In this unsettling near-but-kind-of-far future feel, director James Gray paints a picture of a world where space travel is a given. In the film Pitt asks for a blanket and pillow package on the aforementioned space trip: the going rate? $125. Maybe that capitalistic hellscape where there's a Chili's on the moon is actually closer than we think.
But it's the roteness that really drew me in. Ad Astra is dripping with space facts, as it's essentially a love letter and a send-up of both humanity and its ambition. Constantly stinging you with its light spacey soundtrack, this is a world that still has religion and customs. It may have lost its way to some extent but there is hope, no matter how bleak it may seem during Pitt's many voiceovers and moments of (thankfully soothing) exposition.

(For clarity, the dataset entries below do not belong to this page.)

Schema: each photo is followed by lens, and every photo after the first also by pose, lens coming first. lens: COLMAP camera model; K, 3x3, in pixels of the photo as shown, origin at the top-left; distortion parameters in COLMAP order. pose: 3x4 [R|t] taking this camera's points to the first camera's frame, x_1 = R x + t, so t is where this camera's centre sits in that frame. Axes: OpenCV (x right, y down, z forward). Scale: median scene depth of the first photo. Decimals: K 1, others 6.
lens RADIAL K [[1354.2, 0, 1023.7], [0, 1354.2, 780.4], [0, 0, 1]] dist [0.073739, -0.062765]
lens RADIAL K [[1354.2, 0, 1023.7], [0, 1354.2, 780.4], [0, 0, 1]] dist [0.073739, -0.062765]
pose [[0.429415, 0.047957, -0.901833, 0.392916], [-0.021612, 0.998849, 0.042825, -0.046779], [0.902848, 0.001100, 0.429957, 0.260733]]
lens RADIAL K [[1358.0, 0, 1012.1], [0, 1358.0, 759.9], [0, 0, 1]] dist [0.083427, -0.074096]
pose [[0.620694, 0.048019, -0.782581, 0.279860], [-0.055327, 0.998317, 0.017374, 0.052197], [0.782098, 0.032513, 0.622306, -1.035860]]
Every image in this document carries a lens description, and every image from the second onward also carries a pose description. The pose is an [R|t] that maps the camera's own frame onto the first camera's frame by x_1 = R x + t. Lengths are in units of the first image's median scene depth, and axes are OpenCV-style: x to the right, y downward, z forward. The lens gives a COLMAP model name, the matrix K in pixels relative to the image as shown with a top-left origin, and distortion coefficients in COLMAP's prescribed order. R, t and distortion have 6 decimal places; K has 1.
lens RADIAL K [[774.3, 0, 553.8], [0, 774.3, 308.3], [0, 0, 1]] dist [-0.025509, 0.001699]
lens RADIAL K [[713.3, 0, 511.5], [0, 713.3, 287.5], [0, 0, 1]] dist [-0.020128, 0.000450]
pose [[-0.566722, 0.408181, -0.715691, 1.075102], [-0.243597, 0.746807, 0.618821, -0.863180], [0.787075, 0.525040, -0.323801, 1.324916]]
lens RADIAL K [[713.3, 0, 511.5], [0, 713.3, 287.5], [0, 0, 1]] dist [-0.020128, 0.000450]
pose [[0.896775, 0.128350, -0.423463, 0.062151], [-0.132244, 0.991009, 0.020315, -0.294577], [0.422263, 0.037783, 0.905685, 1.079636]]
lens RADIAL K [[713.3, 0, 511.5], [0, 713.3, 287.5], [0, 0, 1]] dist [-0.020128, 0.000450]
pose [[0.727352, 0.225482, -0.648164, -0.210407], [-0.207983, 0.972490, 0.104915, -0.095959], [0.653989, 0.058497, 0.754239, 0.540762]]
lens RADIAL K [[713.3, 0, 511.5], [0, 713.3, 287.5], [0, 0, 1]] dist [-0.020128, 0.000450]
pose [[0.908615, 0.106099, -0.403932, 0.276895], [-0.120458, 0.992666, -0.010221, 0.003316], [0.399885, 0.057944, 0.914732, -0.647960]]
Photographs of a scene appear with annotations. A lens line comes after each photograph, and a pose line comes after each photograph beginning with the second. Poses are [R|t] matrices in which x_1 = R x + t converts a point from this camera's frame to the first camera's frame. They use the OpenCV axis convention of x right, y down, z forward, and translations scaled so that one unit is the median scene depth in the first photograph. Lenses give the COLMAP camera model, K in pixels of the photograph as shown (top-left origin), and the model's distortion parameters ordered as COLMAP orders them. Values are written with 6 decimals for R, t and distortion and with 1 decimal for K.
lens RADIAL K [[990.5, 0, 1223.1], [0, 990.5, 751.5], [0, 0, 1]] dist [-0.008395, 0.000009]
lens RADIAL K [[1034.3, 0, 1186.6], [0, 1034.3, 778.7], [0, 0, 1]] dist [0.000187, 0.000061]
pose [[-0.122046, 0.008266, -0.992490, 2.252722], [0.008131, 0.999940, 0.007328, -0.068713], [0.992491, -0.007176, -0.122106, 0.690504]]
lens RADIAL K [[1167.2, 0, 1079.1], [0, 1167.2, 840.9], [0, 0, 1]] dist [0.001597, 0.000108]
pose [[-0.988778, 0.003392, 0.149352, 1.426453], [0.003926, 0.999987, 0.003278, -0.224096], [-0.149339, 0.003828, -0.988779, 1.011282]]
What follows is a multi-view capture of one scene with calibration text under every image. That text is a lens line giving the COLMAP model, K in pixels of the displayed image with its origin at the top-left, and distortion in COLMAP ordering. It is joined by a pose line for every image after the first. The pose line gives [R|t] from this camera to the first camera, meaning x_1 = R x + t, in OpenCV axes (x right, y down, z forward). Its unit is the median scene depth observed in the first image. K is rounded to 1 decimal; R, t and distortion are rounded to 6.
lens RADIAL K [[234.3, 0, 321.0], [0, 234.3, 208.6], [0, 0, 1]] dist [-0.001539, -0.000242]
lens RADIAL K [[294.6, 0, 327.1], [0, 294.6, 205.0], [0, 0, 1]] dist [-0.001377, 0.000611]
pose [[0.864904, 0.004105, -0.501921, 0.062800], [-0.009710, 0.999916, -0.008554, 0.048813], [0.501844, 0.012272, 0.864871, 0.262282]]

The cataclysm that sets up the entire premise of the film? It's in the rear window. Ad Astra is about the journey and relationships we forge with one another, with a few light dances with space pirates (moon politics, am I right?!) and several scuffles. As Pitt is quoted in the film "we are the world eaters." Indeed! The Heart of Darkness self-discovery comparisons run rampant here and although Gray comes off heavy-handed, the message is ultimately received.
I understand why Ad Astra has the potential to be so polarizing, but there's a beauty in that. Eventually, space travel won't be special: our descendants will treat it like a vacation flight, a necessary evil. Media doesn't have to be constantly exciting to have meaning, though I do wish Ad Astra didn't have to occasionally drag its feet.